You can see what groups you (and other users) are members of like so:

groups datalab-09

where you will see that I am a member of two groups, datalab-09 and datalab.

If you are a member of a group, you can use the chgrp command to change the owning group of a file to that group:

echo test > test-file.txt
chgrp datalab test-file.txt
ls -lad test-file.txt

CHALLENGE: What commands would you run to change the permissions on test-file.txt so that all the datalab-XX users have read and execute (but not write!) access to it? Note that all datalab-XX users belong to the datalab group.

(You may not want to run these commands, but it won’t hurt if you do. Plus you can always change them back.)

4.7.5 How can you use this?

I rarely use group permissions in my home directory, because I usually default to having my files be a+r

But sometimes on farm there are large files that people in my research group want to share with each other but not with others, and you can use group permissions to manage access to things like that.

Good practice (or at least practice that I recommend) is to do the following:

put research-private files under directories that are g+rx and o-rwx.
if you have a directory where you want people to be able to add new files but not change old ones, you can make the directory itself g+rwx but keep the files g+r and g-w (which is usually the default).

That having been said, when setting something like this up for the first time, it’s worth writing down what you want the access permissions to be, then setting them up with chmod, and then checking with someone experienced (like the systems administrators) that you’ve got the right permissions for the policies you want to enforce.

Note also that UNIX file permissions are kind of a blunt instrument, so I recommend keeping it as simple as possible. Generally you want to be using a separate system for tracking raw data and making sure that it’s backed up, etc. - there are various archival systems that we can recommend, depending on your file sizes and your research needs.

4.7.6 Things that regular users cannot do

There are basically no exceptions to the permissions rules above for regular users. Linux has (by default) only two “tiers” of users - a regular user, and a “superuser”, usually referred to as “root”. Only root can do things like change the ownership of files, access files with restrictive permissions, etc.

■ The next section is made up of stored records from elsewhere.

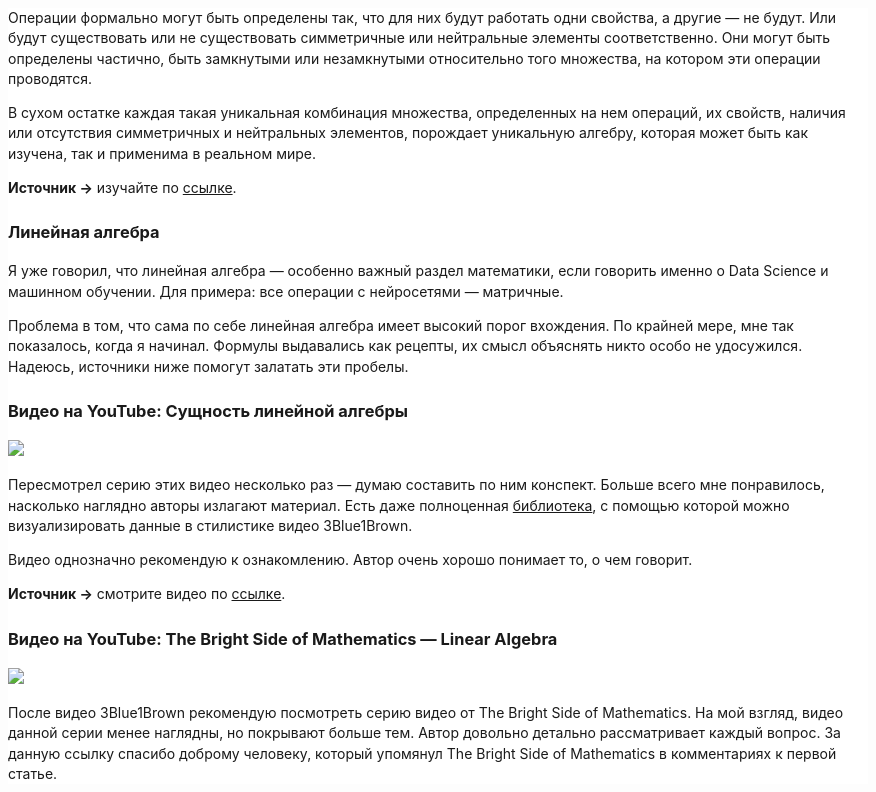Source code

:   

Операции формально могут быть определены так, что для них будут работать одни свойства, а другие — не будут. Или будут существовать или не существовать симметричные или нейтральные элементы соответственно. Они могут быть определены частично, быть замкнутыми или незамкнутыми относительно того множества, на котором эти операции проводятся.  

  

В сухом остатке каждая такая уникальная комбинация множества, определенных на нем операций, их свойств, наличия или отсутствия симметричных и нейтральных элементов, порождает уникальную алгебру, которая может быть как изучена, так и применима в реальном мире.  

  

**Источник →** изучайте по [ссылке](https://www.youtube.com/playlist?list=PLnbH8YQPwKblIpRi0ARO2VadnMwntvF51).  

  

### Линейная алгебра

  

Я уже говорил, что линейная алгебра — особенно важный раздел математики, если говорить именно о Data Science и машинном обучении. Для примера: все операции с нейросетями — матричные.  

  

Проблема в том, что сама по себе линейная алгебра имеет высокий порог вхождения. По крайней мере, мне так показалось, когда я начинал. Формулы выдавались как рецепты, их смысл объяснять никто особо не удосужился. Надеюсь, источники ниже помогут залатать эти пробелы.  

  

### Видео на YouTube: Сущность линейной алгебры

  

![](https://habrastorage.org/r/w1560/getpro/habr/post_images/992/7c7/3b1/9927c73b1318696a1409eec0ed1e50b5.png)  

Пересмотрел серию этих видео несколько раз — думаю составить по ним конспект. Больше всего мне понравилось, насколько наглядно авторы излагают материал. Есть даже полноценная [библиотека](https://github.com/3b1b/manim), с помощью которой можно визуализировать данные в стилистике видео 3Blue1Brown.  

  

Видео однозначно рекомендую к ознакомлению. Автор очень хорошо понимает то, о чем говорит.  

  

**Источник →** смотрите видео по [ссылке](https://www.youtube.com/playlist?list=PLVjLpKXnAGLXPaS7FRBjd5yZeXwJxZil2).  

  

### Видео на YouTube: The Bright Side of Mathematics — Linear Algebra

  

![](https://habrastorage.org/r/w1560/getpro/habr/post_images/109/dca/5fc/109dca5fcd4a2fb86842ec7ca7d98cb6.png)  

После видео 3Blue1Brown рекомендую посмотреть серию видео от The Bright Side of Mathematics. На мой взгляд, видео данной серии менее наглядны, но покрывают больше тем. Автор довольно детально рассматривает каждый вопрос. За данную ссылку спасибо доброму человеку, который упомянул The Bright Side of Mathematics в комментариях к первой статье.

One situation where this can be important is when someone leaves a research group and you need access to their files but they no longer have access to the system themselves because their account is disabled.

In this case, you might have to have a supervisor or the researcher themselves e-mail the farm systems administrators to fix the access problem, because they are the only people besides the owner of the file(s) who can change the permissions.

It’s also a good reminder that on shared systems, other people will have access to your files - that’s completely legal and correct (because they’re the people running the system!) But this is why you need to be careful about what systems you use to store sensitive information, and why words like “HIPAA compliant” become important - it ensures that certain security and access policies are in place to protect sensitive data.

4.8 Disk space, file size, and temporary files

You can see how much free disk space you have in the current directory with this command:

df -h .

You can see how much disk space a directory is using with du:

du -sh ~/

I highly recommend using /tmp for small temporary files. For bigger files that you might want to persist but only need on one particular system, there is often a location called /scratch where you can make a directory for yourself and store things. We’ll talk more about that in workshop 10.

Finally, the command

free

will show you how much system memory is available and being used.

This command:

cat /proc/cpuinfo

will give you far too much information about what processors are available.

Again, we’ll talk more about this in workshop 10 :).

4.9 Summing things up

In this workshop, we talked a fair bit about working on shared systems, setting permissions on files, transferring files around, and otherwise being effective with using remote computers to do things.

In workshop 5, we’ll show you how to customize your software environment so you can do the specific work you want to do. We’ll use CSV files, R, and some bioinformatics tools as examples.